Menurut Teten, salah satu pendukung meningkatnya jumlah wisatawan di Bali adalah inisiasi Pemerintah untuk menyelenggarakan berbagai event Internasional di Bali. Hal ini membuka kesempatan UMKM dalam mempromosikan berbagai produk unggulan.
"Bali menjadi salah satu unggulan pariwisata Indonesia. Dan oleh-oleh merupakan bagian dari destinasi wisata yang sangat penting. Kita beruntung punya jaringan toko oleh-oleh seperti Krisna di Bali. Di sana banyak brand-brand lokal yang tumbuh, karena Krisna bekerja sama dengan vendor UMKM untuk menjadi agregator," ucapnya dalam peresmian outlet Serba Aji'k di Dewi Sri, Badung, Bali, Kamis malam (26/1).
Hadirnya Krisna sebagai agregator, ikut mendorong pertumbuhan UMKM dan Krisna Holding Company sebagai perusahaan untuk tumbuh secara bersama-sama.
"Kementerian Koperasi dan UKM (KemenKopUKM) juga telah memiliki kerja sama dengan Ajik untuk memperkuat fondasi bisnis Krisna dengan supplier UMKM. Bagaimana Krisna menjadi piloting program KUR klaster," kata Teten.

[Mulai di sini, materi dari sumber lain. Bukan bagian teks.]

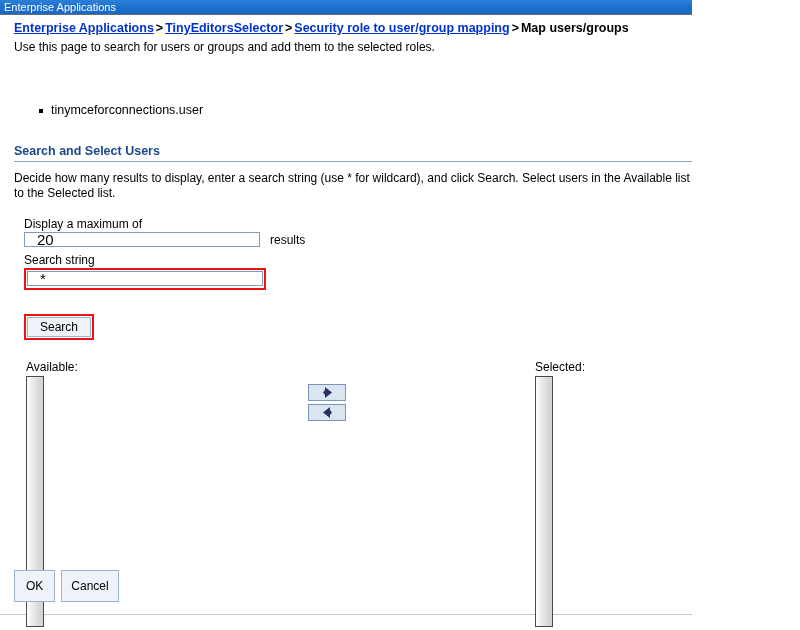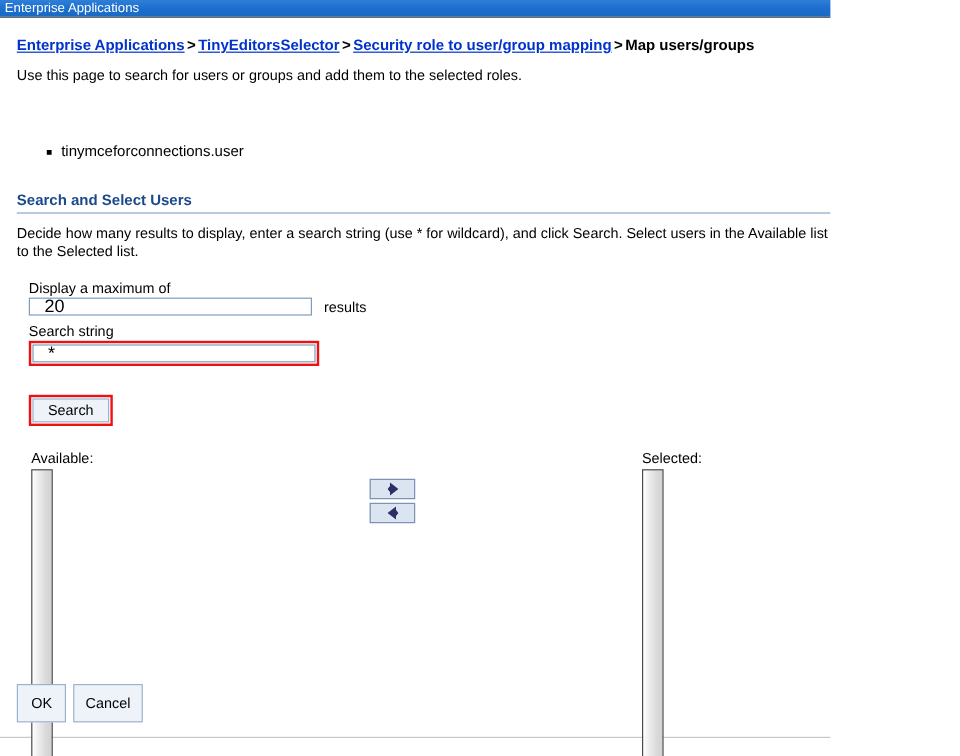"Enterprise Applications >" .breadcrumb { padding-top: 15px -> 5px }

Menteri Teten menambahkan, KemenKopUKM juga bekerja sama dengan Kamar Dagang dan Industri (Kadin) Indonesia untuk membantu produk Indonesia masuk pasar global, dengan meresmikan Indonesia Trading House (ITH) di Swiss.

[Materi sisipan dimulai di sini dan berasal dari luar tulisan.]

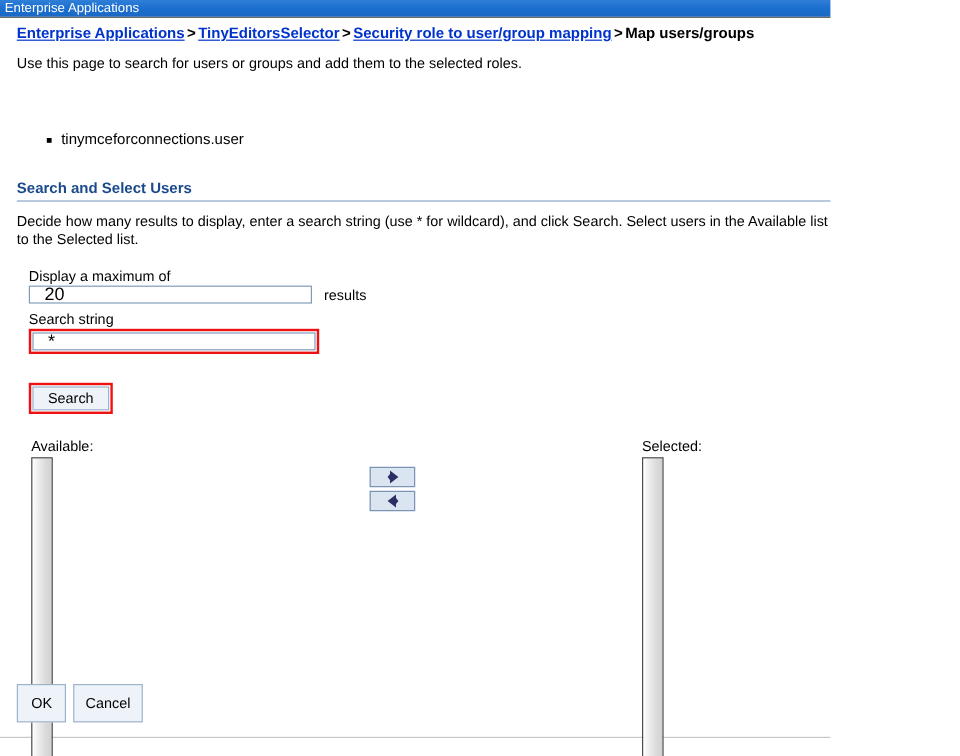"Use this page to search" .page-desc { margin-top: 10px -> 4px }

"Kita melihat permintaan dunia seperti apa. Seperti kemarin di Swiss yang menjadi hub pasar Eropa dan dunia, banyak permintaan kopi, gula semut, natural ingredient, wellness product, juga furniture. Saya berpikir, jika kacang Ajik Krisna dijual di luar negeri pasti laku di sana," kata MenKopUKM.
*Perluasan Pasar*
MenKopUKM turut meresmikan pembukaan outlet pertama Serba Aji'k di Dewi Sri, Badung, Bali. Diharapkan kehadiran outlet pertama tersebut mendorong perluasan akses pasar produk UMKM Indonesia, agar lebih dikenal oleh wisatawan mancanegara.
Tak hanya itu, keberadaan Serba Aji'k sebagai etalase oleh-oleh khas Bali yang menjadi pintu untuk masuk ke pasar Global. Untuk itu inovasi produk, kemasan, standardisasi mutu harus dapat mengikuti standar Internasional. "Karena Bali adalah jendela kita masuk ke pasar dunia," ucap MenKopUKM.

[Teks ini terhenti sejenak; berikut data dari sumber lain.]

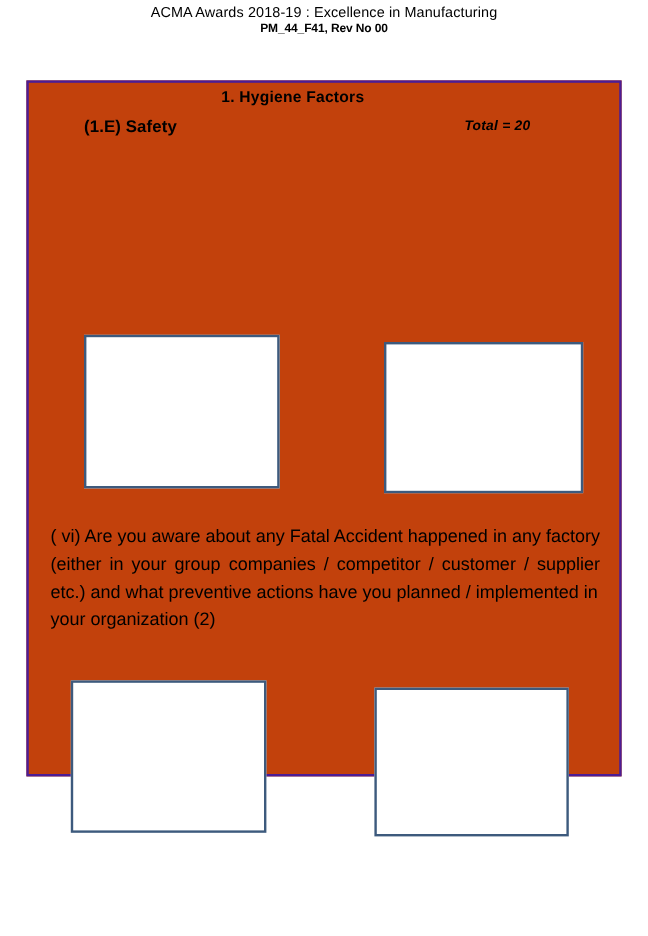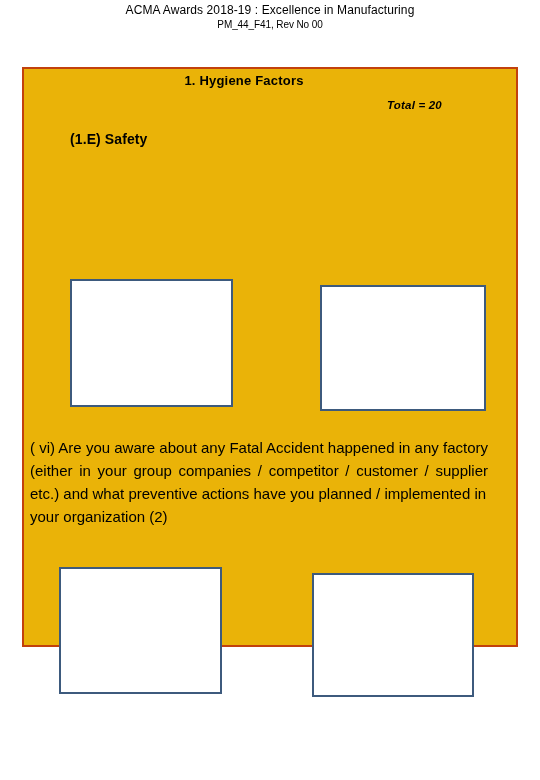"PM_44_F41, Rev No 00" .doc-subtitle { font-weight: normal -> bold }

Berdasarkan survei yang dilakukan Katadata, oleh-oleh yang paling diminati wisatawan dari Bali antara lain pie susu, kacang disco, dan bakpia.
I Gusti Ngurah Anom atau pria yang akrab disapa Ajik Krisna ini mengatakan, peresmian Serba Aji'k bertujuan agar UMKM semakin hidup dan ekonomi Bali kembali tumbuh.
"Karena produk best seller adalah pie susu, tetapi di luar itu banyak juga produk-produk UMKM-nya di sini. Untuk itu evaluasi akan dilakukan 2-3 bulan sekali, melihat bagaimana pasarnya ke depan. Jika terus diminati, jumlah UMKM akan kita tambah. Yang tadinya hanya 365 menjadi 500 UMKM," ucap Ajik.
Diakuinya, hingga kini pertumbuhan Krisna sendiri lebih bagus dibanding sebelum pandemi. "Pandemi memang berat, tapi berkat pandemi ini juga muncul berbagai inovasi. Bagi saya, pandemi itu juga membawa berkah," katanya.
Pada kesempatan yang sama, Menteri Teten juga melakukan kunjungan ke pabrik Pie Susu Aji'k yang terbesar di Bali yang luasnya mencapai 1 hektare. Kehadiran pabrik ini, dalam rangka memenuhi permintaan pie susu yang membludak di Bali, terutama saat weekend.
"Di pabrik ini mampu memproduksi 25 ribu boks pie susu per hari. Mei 2023, rencananya kami mau buka lagi di Gianyar dengan kapasitas produksi 35 ribu boks per hari. Kami juga mempekerjakan sebanyak 300 orang karyawan, terutama anak-anak disabilitas. Tahun ini, kami juga akan membuka oleh-oleh Nusantara satu di Yogyakarta, 2 di Jakarta, 1 di Serpong, dan doakan semoga bisa sampai buka di Swiss," ucap Ajik.(ASl/Red/MP).